Think that a bar without booze isn't, well, a bar at all? Think again. Today, more and more people are pursuing the sober bar scene for fun, socialization, and recovery connection. Let's get into more detail about this healthy alternative.
What Exactly Are Sober Bars?
Sober bars help sober people relax, decompress, and enjoy themselves without the temptation of drugs or alcohol. Sober bars provide non-alcoholic beverages like sodas, energy drinks, and hand-crafted, specialty mocktails.
Additionally, many of them also serve appetizers and entrees. They may also offer entertainment options like live music, dancing, game rooms, and karaoke. In other words, you're getting the same benefits of the bar scene without the alcohol.
Who Should Go To A Sober Bar?
Sober bars aren't just restricted to sober people. Anyone who wants to hang out and enjoy themselves without alcohol is welcome to join.
Many people in recovery do not like being around the blatant temptation of alcohol. Likewise, bars—with all their obscene displays of intoxication—can be downright annoying if you're committed to a sober lifestyle.
However, there are also many people who just don't like or want to drink alcohol. They may want to be supportive of their friends in recovery. Or, they may be interested in having a good time (while still remembering the series of events the next morning).
Where Are These Sober Bars?
Although they are up-and-coming, the presence of sober bars obviously pales into comparison to the presence of traditional bars or taverns.
That said, statistics are changing, and more business owners are jumping on this lucrative idea. Today, sober bars are popping up in metropolitan areas around the world. Areas include London, Dublin, Portland, New York City, Austin, and Los Angeles.
Sober bars aren't necessarily a new trend. In as early as the 19th century, the UK established temperance bars during their temperance movement. Fitzpatrick's Temperance Bar, founded in 1890, still proudly serves drinks like root beer to its patrons daily.
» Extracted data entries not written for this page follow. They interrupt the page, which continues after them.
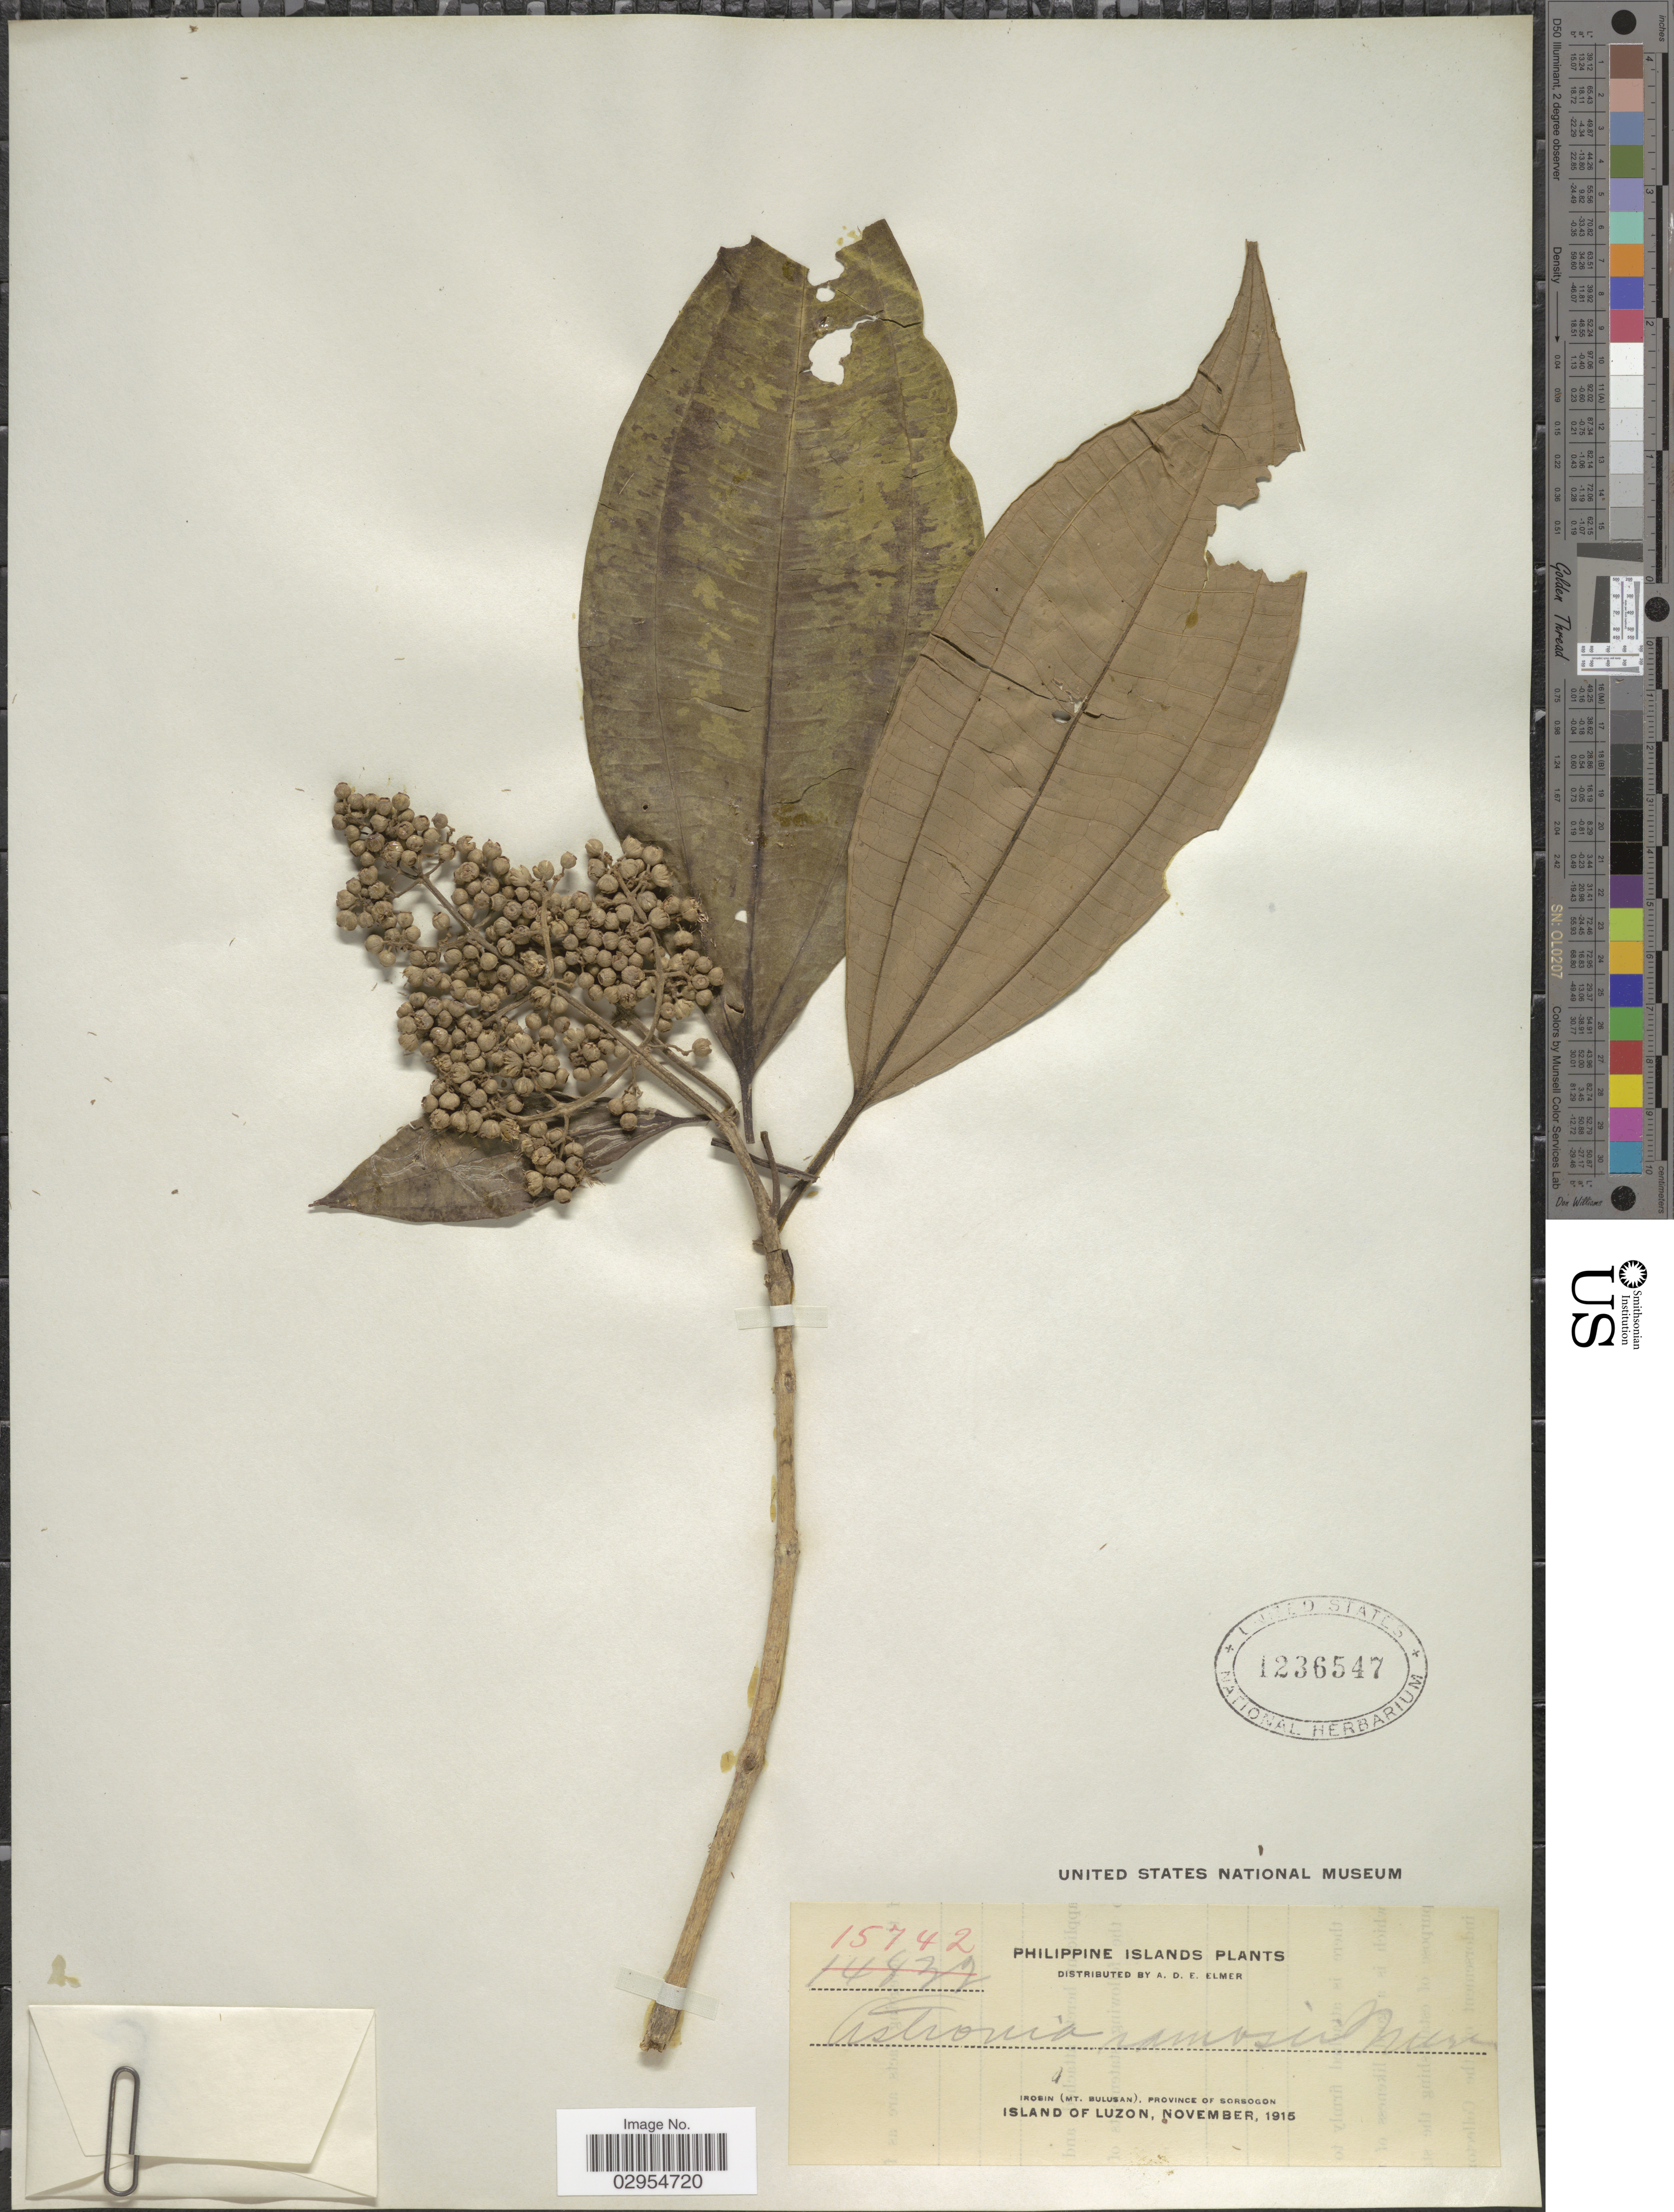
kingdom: Plantae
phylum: Tracheophyta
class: Magnoliopsida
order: Myrtales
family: Melastomataceae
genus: Astronia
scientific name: Astronia ramosii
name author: Merr.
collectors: A. D. E. Elmer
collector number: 15742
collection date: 1915-11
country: Philippines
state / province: Bicol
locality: Irosin (Mt. Bulusan), Province of Sorsogon, Island of Luzon.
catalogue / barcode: US 1236547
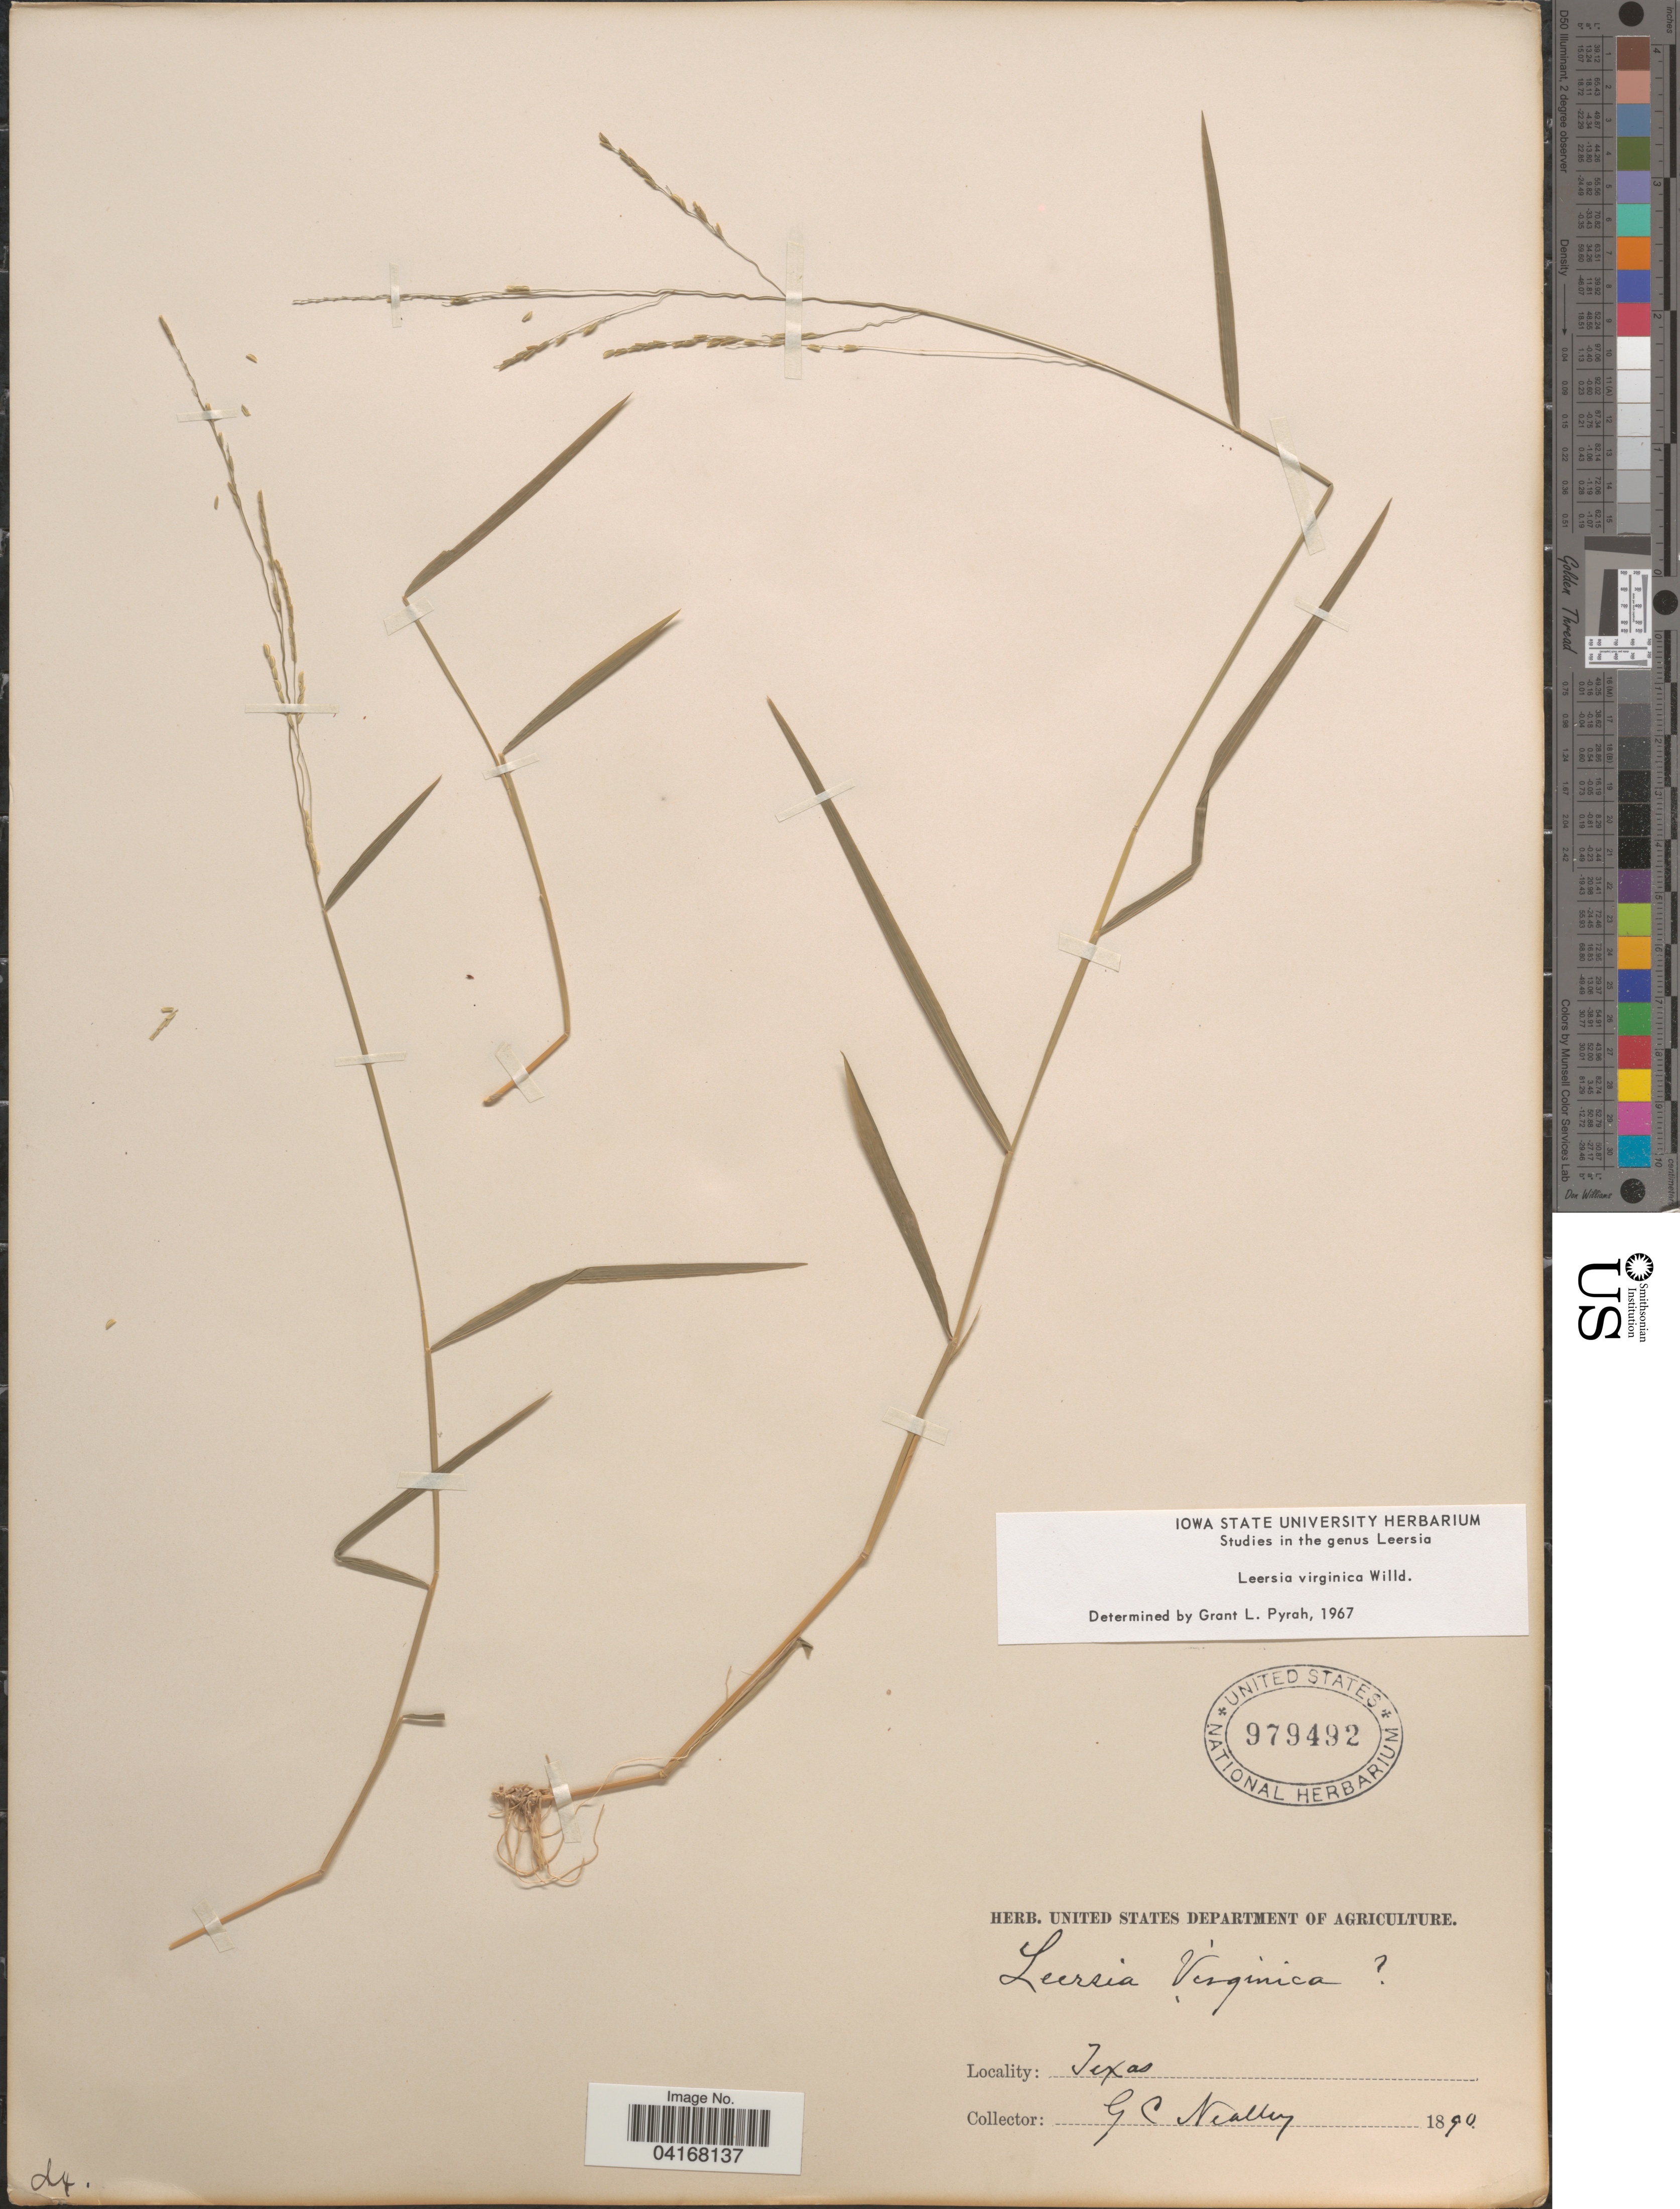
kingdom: Plantae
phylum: Tracheophyta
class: Liliopsida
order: Poales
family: Poaceae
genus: Leersia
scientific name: Leersia virginica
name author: Willd.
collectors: G. C. Nealley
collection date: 1890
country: United States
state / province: Texas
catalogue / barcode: US 979492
What About Fitting In At Regular Bars?
There isn't a hard-and-fast rule that people in recovery can't enjoy regular bars. Maybe you enjoy socializing with certain friends and colleagues at work, and you don't want to miss out. Maybe the scene isn't inherently triggering for you.
Regardless of the circumstance, it's all about knowing your limits and your comfort zone. It isn't worth jeopardizing your hard work just to fit in or have one good night. Moreover, it isn't worth going to a regular bar just to feel miserable and resentful all night. Use your judgment and make sure that you have an actionable plan in place in case you find yourself in a triggering situation.
As more people embrace the concept of having fun in recovery, sober bars will likely continue to increase in popularity. They provide a wonderful alternative for people who still want to have fun without mood-altering substances.